The most ridiculous detail of these accusations was Kayumba’s wife telling news reporters that President Paul Kagame declared, in parliament, that he would kill her husband.

The President’s speeches in parliament are carried live on national radio and television, and Rwandans couldn’t believe what they were hearing, when Mrs. Kayumba launched her spin campaign.

None of what she was declaring had been part of the President’s speech and the Rwandan public, were confounded. The Rwandan parliament, like elsewhere, makes laws and there is no provision in the Constitution that grants the president powers to declare a Fatwa in the House or anywhere else.

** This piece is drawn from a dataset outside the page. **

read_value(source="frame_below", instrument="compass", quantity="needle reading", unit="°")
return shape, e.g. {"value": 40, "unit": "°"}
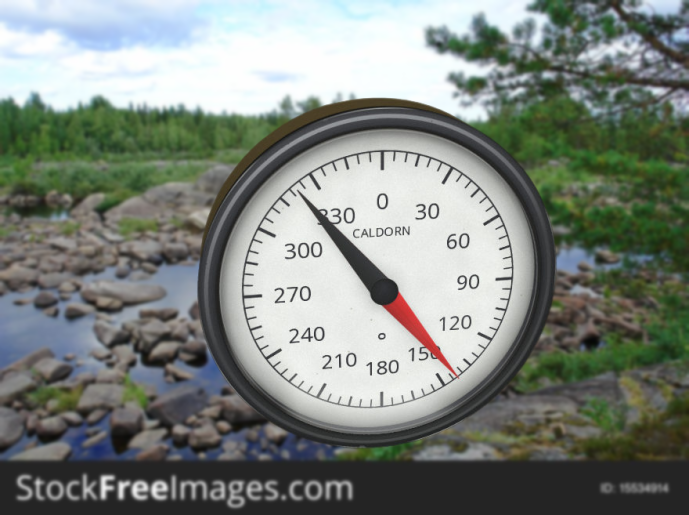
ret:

It is on the basis of such unfounded and vindictive allegation that a section of the international media have chosen to portray the attack on Kayumba as an assassination attempt perpetrated by the Government of Rwanda.

I mean, a Head of State declaring in parliament that he has put a price on someone’s head, would have made international headlines, way before someone took a shot at Kayumba.

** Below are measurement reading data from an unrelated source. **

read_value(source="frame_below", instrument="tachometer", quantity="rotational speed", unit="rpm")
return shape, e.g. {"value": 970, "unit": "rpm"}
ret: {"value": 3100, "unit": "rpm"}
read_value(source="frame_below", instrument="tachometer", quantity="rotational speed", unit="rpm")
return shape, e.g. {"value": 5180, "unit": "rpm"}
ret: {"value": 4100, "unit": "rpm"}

It wouldn’t have required Kayumba’s wife to make the allegation, the journalists, who have now swallowed the lie, line hook and sinker, would have been able to refer to the alleged statement in parliament, if it existed. Not a single one has bothered to find out if such a recording exists in any archives in Rwanda. This would have constituted not only the most sensational news item, but an equally incriminating finding.

Instead, all we are treated to speculation feeding on itself, with journalists in Uganda falling over themselves as they seek to affirm that their own country is gradually taking over what they regard as Rwanda’s privileged relationship with the West, because some unknown people shot at Kayumba in Johannesburg.

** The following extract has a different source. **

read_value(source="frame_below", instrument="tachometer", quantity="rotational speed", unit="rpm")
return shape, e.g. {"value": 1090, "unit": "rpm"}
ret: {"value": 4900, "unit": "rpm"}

This is Timothy Kalyegira’s position as espoused in his article, "Inside politics of the attack on Lt. Gen. Nyamwasa”, Sunday Monitor, June 27, 2010.

Kayumba’s is not the only recent case of someone running away from Rwanda, only to be confronted with gun violence. Peter Erlinder, the American genocide denier, made bail here and left calling this country every name in the book.

As soon as he landed home in St. Paul, Minnesota, he was robbed at gun point, right at his door-step, an act that prompted a screaming headline in the local publication, Star Tribune, "Home from Rwanda, Peter Erlinder is robbed at gunpoint in St. Paul”. His wife, Masako Usui, pretty much regretted having had her husband flown out of Rwanda.

"We rescued him from Rwanda. (That is how she chose to characterize the bail) and we brought him home, but in front of his house he can be killed? It’s kind of surreal for me”.

Surreal, indeed, and may be Mrs. Erlinder has lessons for Rosette Kayumba if, only, she could listen.